• Exercise brief:
Repeat the listing below in full.

• Task input:
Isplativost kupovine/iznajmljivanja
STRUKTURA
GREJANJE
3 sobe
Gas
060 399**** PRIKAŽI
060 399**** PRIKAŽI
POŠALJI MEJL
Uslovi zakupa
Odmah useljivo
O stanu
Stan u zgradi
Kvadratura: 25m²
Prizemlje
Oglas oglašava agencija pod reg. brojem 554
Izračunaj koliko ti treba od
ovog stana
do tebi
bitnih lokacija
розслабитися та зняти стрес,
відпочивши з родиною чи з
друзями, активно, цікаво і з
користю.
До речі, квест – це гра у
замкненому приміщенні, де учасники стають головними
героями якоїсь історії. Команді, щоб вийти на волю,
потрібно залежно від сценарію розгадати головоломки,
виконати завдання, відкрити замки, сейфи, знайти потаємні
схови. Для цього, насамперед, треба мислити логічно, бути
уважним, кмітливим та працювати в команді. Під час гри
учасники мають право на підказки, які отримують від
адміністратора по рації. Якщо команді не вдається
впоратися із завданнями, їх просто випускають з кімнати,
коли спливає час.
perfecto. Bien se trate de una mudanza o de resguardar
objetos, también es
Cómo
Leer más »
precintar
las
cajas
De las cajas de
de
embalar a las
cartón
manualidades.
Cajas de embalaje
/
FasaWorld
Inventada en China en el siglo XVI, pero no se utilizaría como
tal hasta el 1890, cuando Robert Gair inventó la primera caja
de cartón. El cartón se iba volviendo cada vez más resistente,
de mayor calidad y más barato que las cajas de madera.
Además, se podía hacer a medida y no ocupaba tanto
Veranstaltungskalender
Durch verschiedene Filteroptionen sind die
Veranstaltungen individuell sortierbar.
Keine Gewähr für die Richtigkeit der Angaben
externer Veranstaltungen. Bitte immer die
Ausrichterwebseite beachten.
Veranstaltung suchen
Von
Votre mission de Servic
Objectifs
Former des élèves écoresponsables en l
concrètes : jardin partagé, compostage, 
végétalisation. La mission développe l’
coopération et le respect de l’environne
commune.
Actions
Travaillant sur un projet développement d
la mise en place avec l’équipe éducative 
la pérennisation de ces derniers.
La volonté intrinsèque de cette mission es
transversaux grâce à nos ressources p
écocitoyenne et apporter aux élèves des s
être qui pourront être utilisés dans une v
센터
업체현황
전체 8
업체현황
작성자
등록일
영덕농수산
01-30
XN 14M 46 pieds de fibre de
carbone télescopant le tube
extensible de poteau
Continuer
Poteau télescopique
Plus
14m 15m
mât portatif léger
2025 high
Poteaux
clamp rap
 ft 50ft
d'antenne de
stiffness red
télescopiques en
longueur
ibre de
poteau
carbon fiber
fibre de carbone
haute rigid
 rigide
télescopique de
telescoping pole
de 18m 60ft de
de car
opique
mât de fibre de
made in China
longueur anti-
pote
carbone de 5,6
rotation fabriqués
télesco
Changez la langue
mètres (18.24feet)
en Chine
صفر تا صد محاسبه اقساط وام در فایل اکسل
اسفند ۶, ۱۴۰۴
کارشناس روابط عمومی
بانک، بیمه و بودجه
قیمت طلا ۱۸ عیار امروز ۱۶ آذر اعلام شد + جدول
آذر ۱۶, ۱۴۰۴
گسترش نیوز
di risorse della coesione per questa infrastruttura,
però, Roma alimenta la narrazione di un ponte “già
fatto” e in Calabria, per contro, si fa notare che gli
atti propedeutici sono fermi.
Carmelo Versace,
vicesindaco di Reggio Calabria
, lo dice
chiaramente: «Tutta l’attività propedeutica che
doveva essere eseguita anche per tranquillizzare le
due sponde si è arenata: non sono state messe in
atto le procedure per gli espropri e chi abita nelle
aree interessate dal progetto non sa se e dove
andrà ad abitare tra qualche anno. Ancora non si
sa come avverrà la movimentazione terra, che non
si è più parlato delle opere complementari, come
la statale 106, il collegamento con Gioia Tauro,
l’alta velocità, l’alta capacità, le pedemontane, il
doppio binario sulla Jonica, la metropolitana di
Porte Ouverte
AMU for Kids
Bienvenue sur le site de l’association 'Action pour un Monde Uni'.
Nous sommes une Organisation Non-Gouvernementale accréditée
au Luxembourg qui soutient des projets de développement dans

• Answer space:
Isplativost kupovine/iznajmljivanja
STRUKTURA
GREJANJE
3 sobe
Gas
060 399**** PRIKAŽI
060 399**** PRIKAŽI
POŠALJI MEJL
Uslovi zakupa
Odmah useljivo
O stanu
Stan u zgradi
Kvadratura: 25m²
Prizemlje
Oglas oglašava agencija pod reg. brojem 554
Izračunaj koliko ti treba od
ovog stana
do tebi
bitnih lokacija
розслабитися та зняти стрес,
відпочивши з родиною чи з
друзями, активно, цікаво і з
користю.
До речі, квест – це гра у
замкненому приміщенні, де учасники стають головними
героями якоїсь історії. Команді, щоб вийти на волю,
потрібно залежно від сценарію розгадати головоломки,
виконати завдання, відкрити замки, сейфи, знайти потаємні
схови. Для цього, насамперед, треба мислити логічно, бути
уважним, кмітливим та працювати в команді. Під час гри
учасники мають право на підказки, які отримують від
адміністратора по рації. Якщо команді не вдається
впоратися із завданнями, їх просто випускають з кімнати,
коли спливає час.
perfecto. Bien se trate de una mudanza o de resguardar
objetos, también es
Cómo
Leer más »
precintar
las
cajas
De las cajas de
de
embalar a las
cartón
manualidades.
Cajas de embalaje
/
FasaWorld
Inventada en China en el siglo XVI, pero no se utilizaría como
tal hasta el 1890, cuando Robert Gair inventó la primera caja
de cartón. El cartón se iba volviendo cada vez más resistente,
de mayor calidad y más barato que las cajas de madera.
Además, se podía hacer a medida y no ocupaba tanto
Veranstaltungskalender
Durch verschiedene Filteroptionen sind die
Veranstaltungen individuell sortierbar.
Keine Gewähr für die Richtigkeit der Angaben
externer Veranstaltungen. Bitte immer die
Ausrichterwebseite beachten.
Veranstaltung suchen
Von
Votre mission de Servic
Objectifs
Former des élèves écoresponsables en l
concrètes : jardin partagé, compostage, 
végétalisation. La mission développe l’
coopération et le respect de l’environne
commune.
Actions
Travaillant sur un projet développement d
la mise en place avec l’équipe éducative 
la pérennisation de ces derniers.
La volonté intrinsèque de cette mission es
transversaux grâce à nos ressources p
écocitoyenne et apporter aux élèves des s
être qui pourront être utilisés dans une v
센터
업체현황
전체 8
업체현황
작성자
등록일
영덕농수산
01-30
XN 14M 46 pieds de fibre de
carbone télescopant le tube
extensible de poteau
Continuer
Poteau télescopique
Plus
14m 15m
mât portatif léger
2025 high
Poteaux
clamp rap
 ft 50ft
d'antenne de
stiffness red
télescopiques en
longueur
ibre de
poteau
carbon fiber
fibre de carbone
haute rigid
 rigide
télescopique de
telescoping pole
de 18m 60ft de
de car
opique
mât de fibre de
made in China
longueur anti-
pote
carbone de 5,6
rotation fabriqués
télesco
Changez la langue
mètres (18.24feet)
en Chine
صفر تا صد محاسبه اقساط وام در فایل اکسل
اسفند ۶, ۱۴۰۴
کارشناس روابط عمومی
بانک، بیمه و بودجه
قیمت طلا ۱۸ عیار امروز ۱۶ آذر اعلام شد + جدول
آذر ۱۶, ۱۴۰۴
گسترش نیوز
di risorse della coesione per questa infrastruttura,
però, Roma alimenta la narrazione di un ponte “già
fatto” e in Calabria, per contro, si fa notare che gli
atti propedeutici sono fermi.
Carmelo Versace,
vicesindaco di Reggio Calabria
, lo dice
chiaramente: «Tutta l’attività propedeutica che
doveva essere eseguita anche per tranquillizzare le
due sponde si è arenata: non sono state messe in
atto le procedure per gli espropri e chi abita nelle
aree interessate dal progetto non sa se e dove
andrà ad abitare tra qualche anno. Ancora non si
sa come avverrà la movimentazione terra, che non
si è più parlato delle opere complementari, come
la statale 106, il collegamento con Gioia Tauro,
l’alta velocità, l’alta capacità, le pedemontane, il
doppio binario sulla Jonica, la metropolitana di
Porte Ouverte
AMU for Kids
Bienvenue sur le site de l’association 'Action pour un Monde Uni'.
Nous sommes une Organisation Non-Gouvernementale accréditée
au Luxembourg qui soutient des projets de développement dans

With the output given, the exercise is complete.